RP-HPLC-DAD method for the identification of two potential antioxidant agents namely verminoside and 1-O-(E)-caffeoyl-β-gentiobiose from Spathodea campanulata leaves

A simple and reliable high-performance liquid chromatographic method was successfully developed for the study of fingerprint chromatograms of extract and fractions from the leaves of Spathodea campanulata (SC) using verminoside (1) and 1-O-(E)-caffeoyl-β-gentiobiose (2) as marker compounds. Antioxidant activity of SC was determined by using free radical of 2,2-diphenyl-1-picryl-hydrazyl-hydrate as an experimental model. The docking study of selected target, tyrosinase and ligands (ascorbic acid, compounds 1 and 2) was performed through Autodock Vina v0.8. Fingerprints of methanol, chloroform, ethylacetate, n-butanol and water extracts could resolve 13, 11, 22, 16 and 5 peaks, respectively. Extract, fractions and compounds 1 and 2 previously isolated from SC displayed remarkable antioxidant activity with radical-scavenging activity ranging from 2.5 to 6.7 μg/mL. In silico study identified compounds 1 and 2 as potential inhibitors of tyrosinase correlating with the observed antioxidant activity in vitro.

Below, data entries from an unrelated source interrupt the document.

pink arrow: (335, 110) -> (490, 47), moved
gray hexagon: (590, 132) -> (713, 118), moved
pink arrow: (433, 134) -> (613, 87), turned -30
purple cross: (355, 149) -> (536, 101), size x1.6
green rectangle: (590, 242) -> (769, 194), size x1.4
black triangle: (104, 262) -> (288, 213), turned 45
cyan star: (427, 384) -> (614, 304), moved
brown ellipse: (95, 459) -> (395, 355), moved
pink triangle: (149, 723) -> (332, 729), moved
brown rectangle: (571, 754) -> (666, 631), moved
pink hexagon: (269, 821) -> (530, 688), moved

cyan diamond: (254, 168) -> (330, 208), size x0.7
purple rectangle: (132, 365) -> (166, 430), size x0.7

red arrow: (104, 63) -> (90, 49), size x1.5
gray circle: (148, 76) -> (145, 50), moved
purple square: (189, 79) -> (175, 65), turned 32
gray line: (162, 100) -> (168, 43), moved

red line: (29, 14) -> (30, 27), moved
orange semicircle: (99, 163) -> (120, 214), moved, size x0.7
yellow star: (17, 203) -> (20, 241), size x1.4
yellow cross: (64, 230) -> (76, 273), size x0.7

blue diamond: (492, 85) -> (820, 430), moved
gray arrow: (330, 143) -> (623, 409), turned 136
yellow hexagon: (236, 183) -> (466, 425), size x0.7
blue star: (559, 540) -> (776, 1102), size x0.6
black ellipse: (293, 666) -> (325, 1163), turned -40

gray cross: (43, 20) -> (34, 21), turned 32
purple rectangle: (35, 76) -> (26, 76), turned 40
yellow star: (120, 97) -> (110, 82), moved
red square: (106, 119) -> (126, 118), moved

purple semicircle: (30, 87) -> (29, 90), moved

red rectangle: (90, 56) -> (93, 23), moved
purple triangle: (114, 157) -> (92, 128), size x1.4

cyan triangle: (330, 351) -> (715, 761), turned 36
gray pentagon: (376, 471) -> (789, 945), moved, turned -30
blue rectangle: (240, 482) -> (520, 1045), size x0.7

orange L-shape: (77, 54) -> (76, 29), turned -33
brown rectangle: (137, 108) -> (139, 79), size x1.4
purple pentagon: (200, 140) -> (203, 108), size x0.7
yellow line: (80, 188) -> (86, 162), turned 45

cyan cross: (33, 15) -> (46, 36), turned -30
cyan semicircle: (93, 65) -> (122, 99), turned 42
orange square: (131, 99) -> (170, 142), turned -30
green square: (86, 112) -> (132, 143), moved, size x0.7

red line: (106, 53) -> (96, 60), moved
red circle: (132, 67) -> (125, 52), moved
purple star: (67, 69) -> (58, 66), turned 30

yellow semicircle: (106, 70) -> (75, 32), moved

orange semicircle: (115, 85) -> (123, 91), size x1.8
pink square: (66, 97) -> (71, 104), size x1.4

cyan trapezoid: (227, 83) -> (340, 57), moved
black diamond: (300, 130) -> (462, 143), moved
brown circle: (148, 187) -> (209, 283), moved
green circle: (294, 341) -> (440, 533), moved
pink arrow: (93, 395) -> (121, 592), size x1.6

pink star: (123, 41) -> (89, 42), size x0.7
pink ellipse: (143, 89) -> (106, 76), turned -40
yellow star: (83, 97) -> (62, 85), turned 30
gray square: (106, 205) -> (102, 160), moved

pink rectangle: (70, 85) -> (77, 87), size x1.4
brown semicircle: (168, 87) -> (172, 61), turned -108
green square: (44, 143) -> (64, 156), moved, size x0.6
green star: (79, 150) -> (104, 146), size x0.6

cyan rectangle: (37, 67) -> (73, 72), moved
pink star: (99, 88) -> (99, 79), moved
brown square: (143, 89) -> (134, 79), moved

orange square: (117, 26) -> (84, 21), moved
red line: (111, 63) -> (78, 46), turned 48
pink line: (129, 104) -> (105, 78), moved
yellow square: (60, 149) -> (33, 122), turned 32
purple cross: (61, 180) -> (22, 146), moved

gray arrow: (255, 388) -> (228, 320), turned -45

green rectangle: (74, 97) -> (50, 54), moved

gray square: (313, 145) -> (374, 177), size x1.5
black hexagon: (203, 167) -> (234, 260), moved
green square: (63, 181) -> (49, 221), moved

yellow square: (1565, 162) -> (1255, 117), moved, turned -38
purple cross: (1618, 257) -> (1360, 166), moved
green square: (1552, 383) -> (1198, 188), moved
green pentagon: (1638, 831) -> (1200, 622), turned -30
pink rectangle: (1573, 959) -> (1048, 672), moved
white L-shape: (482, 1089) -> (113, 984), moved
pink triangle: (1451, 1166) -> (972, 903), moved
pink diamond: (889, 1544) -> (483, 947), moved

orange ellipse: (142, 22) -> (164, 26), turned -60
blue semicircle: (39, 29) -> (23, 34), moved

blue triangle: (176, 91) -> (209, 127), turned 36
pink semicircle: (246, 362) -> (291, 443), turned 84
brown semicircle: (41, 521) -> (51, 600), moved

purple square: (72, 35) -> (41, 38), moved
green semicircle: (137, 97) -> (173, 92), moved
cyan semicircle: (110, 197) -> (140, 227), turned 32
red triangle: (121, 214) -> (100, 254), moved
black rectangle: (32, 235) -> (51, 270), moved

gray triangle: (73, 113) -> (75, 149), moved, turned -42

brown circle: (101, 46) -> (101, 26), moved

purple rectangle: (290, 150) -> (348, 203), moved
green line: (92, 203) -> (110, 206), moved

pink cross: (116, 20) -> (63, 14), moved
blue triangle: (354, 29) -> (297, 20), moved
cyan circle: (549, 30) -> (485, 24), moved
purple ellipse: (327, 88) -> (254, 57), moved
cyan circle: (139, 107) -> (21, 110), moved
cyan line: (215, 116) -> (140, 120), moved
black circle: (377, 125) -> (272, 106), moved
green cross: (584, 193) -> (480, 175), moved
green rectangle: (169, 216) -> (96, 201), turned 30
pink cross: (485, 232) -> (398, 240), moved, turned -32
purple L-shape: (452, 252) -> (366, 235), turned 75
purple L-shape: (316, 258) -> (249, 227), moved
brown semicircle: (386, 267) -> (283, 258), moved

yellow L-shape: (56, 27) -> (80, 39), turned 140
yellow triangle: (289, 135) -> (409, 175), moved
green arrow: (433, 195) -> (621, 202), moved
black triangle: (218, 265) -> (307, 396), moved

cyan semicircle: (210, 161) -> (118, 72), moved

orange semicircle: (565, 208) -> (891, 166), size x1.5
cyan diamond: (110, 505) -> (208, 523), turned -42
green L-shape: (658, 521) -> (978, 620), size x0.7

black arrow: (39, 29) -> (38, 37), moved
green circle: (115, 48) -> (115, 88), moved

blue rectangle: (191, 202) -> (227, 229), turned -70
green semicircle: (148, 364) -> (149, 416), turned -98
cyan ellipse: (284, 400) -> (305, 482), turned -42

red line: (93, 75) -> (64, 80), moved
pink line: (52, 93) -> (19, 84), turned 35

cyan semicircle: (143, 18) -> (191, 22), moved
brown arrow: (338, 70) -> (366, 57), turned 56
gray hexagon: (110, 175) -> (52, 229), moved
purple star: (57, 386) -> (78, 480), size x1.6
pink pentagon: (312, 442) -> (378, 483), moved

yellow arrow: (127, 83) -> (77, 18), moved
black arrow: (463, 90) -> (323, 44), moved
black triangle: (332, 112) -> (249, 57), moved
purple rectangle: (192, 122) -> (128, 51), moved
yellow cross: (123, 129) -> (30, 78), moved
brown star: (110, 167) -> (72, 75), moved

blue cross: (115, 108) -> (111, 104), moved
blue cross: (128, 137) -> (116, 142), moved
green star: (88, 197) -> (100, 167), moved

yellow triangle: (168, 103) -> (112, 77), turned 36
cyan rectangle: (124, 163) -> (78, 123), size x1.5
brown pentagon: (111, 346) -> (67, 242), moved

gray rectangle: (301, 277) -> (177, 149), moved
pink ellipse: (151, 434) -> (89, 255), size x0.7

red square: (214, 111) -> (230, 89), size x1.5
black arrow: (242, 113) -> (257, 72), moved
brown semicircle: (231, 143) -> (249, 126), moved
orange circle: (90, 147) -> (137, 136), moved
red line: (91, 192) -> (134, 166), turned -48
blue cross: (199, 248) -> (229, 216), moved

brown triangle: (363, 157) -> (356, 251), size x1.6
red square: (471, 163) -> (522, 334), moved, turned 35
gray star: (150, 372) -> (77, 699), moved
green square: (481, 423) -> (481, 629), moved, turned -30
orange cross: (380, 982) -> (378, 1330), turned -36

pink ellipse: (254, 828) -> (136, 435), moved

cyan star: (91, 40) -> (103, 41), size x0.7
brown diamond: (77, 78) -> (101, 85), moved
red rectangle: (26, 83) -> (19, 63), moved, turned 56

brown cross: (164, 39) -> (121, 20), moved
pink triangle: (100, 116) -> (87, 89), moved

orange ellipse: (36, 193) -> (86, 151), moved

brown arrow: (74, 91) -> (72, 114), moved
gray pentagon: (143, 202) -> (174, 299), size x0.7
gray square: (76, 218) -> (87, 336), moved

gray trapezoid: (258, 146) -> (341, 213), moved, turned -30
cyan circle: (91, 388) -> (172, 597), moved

Membrane stabilisation: a possible anti-inflammatory mechanism for the extracts and compounds from Spathodea campanulata

This study was undertaken to evaluate the efficiency of extract, fractions and pure molecules from Spathodea campanulata (SC) towards inflammation. Polarity-based extracts of SC were found active in stabilising red blood cell (RBC) membrane indicating anti-inflammatory potential. Bioactivity-guided isolation of SC produced 1-O-(E)-caffeoyl-β-gentiobiose and (2S)-1,2-di-O-[(9Z,12Z,15Z)-octadeca-9,12,15-trienoyl]-3-O-[α-d-galctopyranosyl-(1″ → 6′)-O-β-d-galactopyranosyl] glycerol as the active constituents with 65.91% and 67.41% of membrane stability, respectively. Activity of the third compound (verminoside) could not be ascertained owing to extremely low recoverability. Furthermore, the isolated compounds were subjected to in silico studies. The compounds showed good binding affinity towards cyclooxygenase-2. Absorption, distribution, metabolism & excretion (ADME)-toxicity studies illustrated that the isolated compounds are free of toxicity. These observations help us to conclude that SC might exert its anti-inflammatory activity by soothing the RBC membrane as it is the case for non-steroidal anti-inflammatory drugs towards lysozomal membranes. Therefore, SC might be considered as a potential candidate for development of anti-inflammatory drugs.